MOSCOW—A former Israeli military officer wanted in Colombia for training illegal right-wing militias employed by drug lords that were responsible for hundreds of killings was released from Russian custody Friday, news reports said.

Israel’s Channel 10 television showed Yair Klein Friday leaving a Moscow jail where he had been held on Colombia’s extradition request. The station said he would fly home this weekend, and Russia’s Interfax agency also reported he was heading for Israel.

Officials in Moscow and Israel couldn’t be reached for comment late Friday. But Colombia said it was not giving up its efforts to obtain Klein and put him in prison.

Klein was convicted by a Colombian court in 2001 and remained in Russian custody since his August 2007 arrest at a Moscow airport.

He was sentenced in absentia to nearly 11 years in prison for his role in the 1980s training of far-right paramilitary groups responsible for mass murder and widespread land theft during a more than decade-long reign of terror across Colombia’s countryside.

Klein was convicted of training members of the private army of the late drug lord Pablo Escobar, whose hit men killed justice ministers, journalists, judges, prosecutors—and the cartel-fighting presidential candidate Luis Carlos Galan in 1989.

Klein has denied working with Colombia’s cocaine cartels and said he only instructed paramilitaries in defense tactics.

The European Court of Human Rights recommended in April that Klein not be extradited for fear he would not receive a fair trial. The Colombian government protested the nonbinding decision, saying it would deny justice to victims of the paramilitaries.

Before his arrest in Russia, Colombian authorities had unsuccessfully demanded his extradition from Israel.

Klein spoke briefly to Israel’s Channel 10 outside the prison in Moscow, saying Russia had arrested him without a valid legal reason as he arrived on a business trip. He said the Russians apparently hoped to strike a major arms deal with Colombia and wanted to please its government by handing him over.

“I was arrested in order to blackmail me and do some kind of deal with Colombia,” he said, speaking in Hebrew. “All of a sudden I became a bargaining chip.”
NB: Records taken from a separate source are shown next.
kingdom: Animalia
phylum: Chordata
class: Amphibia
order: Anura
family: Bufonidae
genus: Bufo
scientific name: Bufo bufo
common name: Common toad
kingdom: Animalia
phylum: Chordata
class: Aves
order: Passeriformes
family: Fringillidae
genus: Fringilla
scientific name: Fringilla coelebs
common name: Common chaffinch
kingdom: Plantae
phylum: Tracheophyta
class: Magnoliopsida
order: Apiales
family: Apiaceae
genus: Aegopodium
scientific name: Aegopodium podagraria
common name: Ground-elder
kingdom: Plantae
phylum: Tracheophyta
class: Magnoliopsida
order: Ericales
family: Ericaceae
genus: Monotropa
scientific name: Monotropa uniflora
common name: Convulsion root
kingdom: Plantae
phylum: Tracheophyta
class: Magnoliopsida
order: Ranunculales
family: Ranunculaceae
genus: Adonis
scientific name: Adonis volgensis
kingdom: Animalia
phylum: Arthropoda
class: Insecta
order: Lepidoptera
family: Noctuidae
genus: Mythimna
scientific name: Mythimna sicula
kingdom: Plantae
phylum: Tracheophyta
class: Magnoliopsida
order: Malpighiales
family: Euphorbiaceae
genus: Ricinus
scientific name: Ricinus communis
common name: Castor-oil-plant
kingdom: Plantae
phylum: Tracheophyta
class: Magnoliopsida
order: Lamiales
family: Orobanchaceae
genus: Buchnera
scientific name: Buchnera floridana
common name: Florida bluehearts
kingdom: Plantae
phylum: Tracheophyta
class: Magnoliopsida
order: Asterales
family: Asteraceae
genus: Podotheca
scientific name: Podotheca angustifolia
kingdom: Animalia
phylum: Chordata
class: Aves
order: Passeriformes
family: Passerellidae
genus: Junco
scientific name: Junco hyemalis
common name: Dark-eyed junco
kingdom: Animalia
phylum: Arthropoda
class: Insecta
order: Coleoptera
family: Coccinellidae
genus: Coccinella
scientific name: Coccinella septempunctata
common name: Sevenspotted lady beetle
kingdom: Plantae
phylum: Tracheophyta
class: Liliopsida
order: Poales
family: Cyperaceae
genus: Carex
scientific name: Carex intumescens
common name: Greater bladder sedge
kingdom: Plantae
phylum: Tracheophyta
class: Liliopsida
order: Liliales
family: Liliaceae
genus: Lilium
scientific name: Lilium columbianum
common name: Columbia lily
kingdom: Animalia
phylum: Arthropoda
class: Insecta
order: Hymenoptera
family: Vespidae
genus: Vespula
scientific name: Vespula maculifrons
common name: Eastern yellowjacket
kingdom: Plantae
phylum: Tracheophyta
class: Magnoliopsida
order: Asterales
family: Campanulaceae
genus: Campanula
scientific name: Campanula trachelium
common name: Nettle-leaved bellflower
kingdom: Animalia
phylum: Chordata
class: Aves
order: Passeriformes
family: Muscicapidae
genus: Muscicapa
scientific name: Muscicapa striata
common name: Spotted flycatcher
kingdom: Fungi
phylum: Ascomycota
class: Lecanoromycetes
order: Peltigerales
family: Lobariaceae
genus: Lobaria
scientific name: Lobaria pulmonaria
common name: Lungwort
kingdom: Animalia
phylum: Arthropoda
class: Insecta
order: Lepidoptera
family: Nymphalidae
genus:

Klein complained about harsh prison conditions and said his hand had become paralyzed because of nerve damage. He blasted the Israeli authorities for failing to help get him out.

“Now I need to start making a living from scratch,” Klein said, adding that he plans to publish two books that “will cause chaos in Israel.”

Klein’s lawyer, Mordehai Tzibin, said he “would be tortured and then murdered without a doubt” if extradited to Colombia.

Colombia’s Justice Minister German Vargas said his country would not “stand by with arms crossed” and allow Klein to escape justice.

He said in a statement that Colombian diplomats were studying legal alternatives for getting Klein to Colombia and hoped Israel, Russia and the rest of the international community would respond affirmatively.